Begin at the top of the following data. Copy each line exactly until you have copied the line containing "24: (203, 190)".

Content starts

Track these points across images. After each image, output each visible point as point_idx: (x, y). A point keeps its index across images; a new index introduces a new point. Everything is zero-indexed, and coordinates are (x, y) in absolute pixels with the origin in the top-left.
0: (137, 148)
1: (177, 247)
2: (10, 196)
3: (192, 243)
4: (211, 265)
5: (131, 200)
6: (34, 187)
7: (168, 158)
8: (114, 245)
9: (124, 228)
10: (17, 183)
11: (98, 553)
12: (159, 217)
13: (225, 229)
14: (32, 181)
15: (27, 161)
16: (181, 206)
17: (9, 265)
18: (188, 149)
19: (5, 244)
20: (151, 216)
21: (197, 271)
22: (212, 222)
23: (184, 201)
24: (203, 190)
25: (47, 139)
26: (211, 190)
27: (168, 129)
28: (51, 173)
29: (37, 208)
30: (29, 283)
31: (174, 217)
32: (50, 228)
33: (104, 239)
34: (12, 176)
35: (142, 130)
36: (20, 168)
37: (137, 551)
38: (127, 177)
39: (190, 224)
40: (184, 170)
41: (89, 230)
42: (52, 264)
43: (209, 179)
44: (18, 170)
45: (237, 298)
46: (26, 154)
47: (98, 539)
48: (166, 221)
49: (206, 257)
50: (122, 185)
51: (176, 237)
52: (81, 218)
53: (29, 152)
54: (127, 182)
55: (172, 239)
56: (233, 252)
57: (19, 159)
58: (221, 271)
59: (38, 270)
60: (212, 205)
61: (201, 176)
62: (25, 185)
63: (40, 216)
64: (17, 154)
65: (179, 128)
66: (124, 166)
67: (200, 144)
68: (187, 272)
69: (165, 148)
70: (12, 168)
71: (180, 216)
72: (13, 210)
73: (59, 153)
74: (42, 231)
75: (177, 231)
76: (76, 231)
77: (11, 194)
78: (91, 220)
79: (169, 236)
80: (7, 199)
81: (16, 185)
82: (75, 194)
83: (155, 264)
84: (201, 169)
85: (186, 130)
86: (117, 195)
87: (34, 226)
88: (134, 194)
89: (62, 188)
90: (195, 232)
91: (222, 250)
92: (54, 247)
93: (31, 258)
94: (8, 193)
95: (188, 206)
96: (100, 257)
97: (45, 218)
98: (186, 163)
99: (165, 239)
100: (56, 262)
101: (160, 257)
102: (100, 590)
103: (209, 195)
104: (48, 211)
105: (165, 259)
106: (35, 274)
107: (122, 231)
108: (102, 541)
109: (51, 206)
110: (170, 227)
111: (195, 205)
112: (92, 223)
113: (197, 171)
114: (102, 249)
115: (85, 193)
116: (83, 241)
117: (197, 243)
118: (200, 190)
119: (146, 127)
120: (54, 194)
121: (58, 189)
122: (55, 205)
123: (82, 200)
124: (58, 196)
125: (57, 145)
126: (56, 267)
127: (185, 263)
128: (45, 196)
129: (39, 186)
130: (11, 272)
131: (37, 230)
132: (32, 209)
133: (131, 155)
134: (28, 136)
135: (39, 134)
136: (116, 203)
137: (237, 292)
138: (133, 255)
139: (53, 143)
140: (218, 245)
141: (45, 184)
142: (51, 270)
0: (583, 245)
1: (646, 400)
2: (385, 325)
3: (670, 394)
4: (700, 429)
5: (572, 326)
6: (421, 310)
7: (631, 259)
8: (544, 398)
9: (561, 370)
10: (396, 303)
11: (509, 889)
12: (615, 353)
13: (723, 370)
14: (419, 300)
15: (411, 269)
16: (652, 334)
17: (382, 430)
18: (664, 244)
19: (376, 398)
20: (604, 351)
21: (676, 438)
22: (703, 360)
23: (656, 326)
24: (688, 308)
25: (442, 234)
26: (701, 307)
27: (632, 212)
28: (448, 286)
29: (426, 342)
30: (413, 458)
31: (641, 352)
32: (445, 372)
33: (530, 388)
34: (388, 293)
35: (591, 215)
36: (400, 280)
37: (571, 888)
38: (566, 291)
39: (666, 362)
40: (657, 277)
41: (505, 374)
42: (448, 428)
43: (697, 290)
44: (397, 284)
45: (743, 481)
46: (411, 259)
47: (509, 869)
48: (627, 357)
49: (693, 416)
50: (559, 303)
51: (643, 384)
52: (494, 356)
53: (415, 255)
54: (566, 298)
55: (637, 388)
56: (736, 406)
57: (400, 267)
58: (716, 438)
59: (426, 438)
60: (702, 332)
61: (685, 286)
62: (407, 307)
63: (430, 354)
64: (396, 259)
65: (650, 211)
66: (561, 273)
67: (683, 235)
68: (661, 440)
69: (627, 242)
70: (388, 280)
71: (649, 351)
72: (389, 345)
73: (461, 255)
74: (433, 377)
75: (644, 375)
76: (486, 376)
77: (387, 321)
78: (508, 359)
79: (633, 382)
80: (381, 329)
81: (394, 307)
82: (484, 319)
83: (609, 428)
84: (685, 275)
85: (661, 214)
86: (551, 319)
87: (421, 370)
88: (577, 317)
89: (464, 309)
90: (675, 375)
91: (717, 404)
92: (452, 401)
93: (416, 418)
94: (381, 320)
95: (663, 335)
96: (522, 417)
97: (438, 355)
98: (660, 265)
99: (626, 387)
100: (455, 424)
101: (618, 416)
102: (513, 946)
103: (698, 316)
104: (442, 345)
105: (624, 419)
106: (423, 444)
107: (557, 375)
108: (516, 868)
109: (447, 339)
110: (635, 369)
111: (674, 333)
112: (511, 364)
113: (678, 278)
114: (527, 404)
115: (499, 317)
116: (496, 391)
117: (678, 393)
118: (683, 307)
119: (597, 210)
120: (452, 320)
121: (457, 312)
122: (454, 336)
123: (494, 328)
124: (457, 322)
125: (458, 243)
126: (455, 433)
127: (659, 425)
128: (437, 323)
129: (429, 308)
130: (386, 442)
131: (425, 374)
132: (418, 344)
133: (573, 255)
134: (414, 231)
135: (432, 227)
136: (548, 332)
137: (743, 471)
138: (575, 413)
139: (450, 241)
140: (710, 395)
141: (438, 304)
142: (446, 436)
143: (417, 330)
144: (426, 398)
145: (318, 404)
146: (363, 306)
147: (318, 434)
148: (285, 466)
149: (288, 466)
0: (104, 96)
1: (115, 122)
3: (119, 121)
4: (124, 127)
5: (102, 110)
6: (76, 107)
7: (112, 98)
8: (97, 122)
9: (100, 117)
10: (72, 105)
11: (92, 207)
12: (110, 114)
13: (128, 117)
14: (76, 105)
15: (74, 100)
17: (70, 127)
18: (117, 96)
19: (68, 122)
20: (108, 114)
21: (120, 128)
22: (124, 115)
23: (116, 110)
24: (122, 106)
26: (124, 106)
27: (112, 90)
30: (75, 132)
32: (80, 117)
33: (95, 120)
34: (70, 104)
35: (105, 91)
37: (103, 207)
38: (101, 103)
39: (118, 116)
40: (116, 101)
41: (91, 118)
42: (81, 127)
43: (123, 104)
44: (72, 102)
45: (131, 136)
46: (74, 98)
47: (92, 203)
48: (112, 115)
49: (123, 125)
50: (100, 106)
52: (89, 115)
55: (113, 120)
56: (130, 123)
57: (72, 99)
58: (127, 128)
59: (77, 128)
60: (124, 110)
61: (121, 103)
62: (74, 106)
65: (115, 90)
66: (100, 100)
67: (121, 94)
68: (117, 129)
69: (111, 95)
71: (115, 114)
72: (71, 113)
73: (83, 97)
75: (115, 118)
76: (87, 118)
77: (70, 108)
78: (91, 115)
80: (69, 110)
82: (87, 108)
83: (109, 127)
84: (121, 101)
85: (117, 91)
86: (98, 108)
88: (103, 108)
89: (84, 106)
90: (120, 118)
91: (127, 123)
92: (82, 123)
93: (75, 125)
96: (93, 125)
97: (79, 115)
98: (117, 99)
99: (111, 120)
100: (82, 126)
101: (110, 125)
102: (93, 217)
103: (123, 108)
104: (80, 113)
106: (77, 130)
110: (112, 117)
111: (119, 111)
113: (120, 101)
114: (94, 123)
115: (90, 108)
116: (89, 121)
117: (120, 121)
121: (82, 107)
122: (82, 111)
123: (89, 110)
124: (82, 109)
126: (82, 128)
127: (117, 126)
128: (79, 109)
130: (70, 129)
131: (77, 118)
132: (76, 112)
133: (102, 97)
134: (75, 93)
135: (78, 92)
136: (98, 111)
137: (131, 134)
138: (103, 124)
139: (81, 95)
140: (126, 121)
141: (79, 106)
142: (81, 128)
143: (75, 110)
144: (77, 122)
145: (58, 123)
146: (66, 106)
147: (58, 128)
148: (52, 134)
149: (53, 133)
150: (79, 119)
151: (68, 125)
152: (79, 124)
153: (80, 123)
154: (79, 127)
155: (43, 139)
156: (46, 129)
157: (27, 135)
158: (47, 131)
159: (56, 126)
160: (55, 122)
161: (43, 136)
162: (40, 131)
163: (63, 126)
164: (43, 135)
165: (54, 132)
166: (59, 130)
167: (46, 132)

Content ends

▶ [Task solution]
Track these points across images. After each image, output each visible point as point_idx: (x, y). A point keeps its index across images; a new index introduces a new point. Everything is zero-indexed, and coordinates are (x, y) in absolute pixels with the origin in the top-left.
0: (137, 148)
1: (177, 247)
2: (10, 196)
3: (192, 243)
4: (211, 265)
5: (131, 200)
6: (34, 187)
7: (168, 158)
8: (114, 245)
9: (124, 228)
10: (17, 183)
11: (98, 553)
12: (159, 217)
13: (225, 229)
14: (32, 181)
15: (27, 161)
16: (181, 206)
17: (9, 265)
18: (188, 149)
19: (5, 244)
20: (151, 216)
21: (197, 271)
22: (212, 222)
23: (184, 201)
24: (203, 190)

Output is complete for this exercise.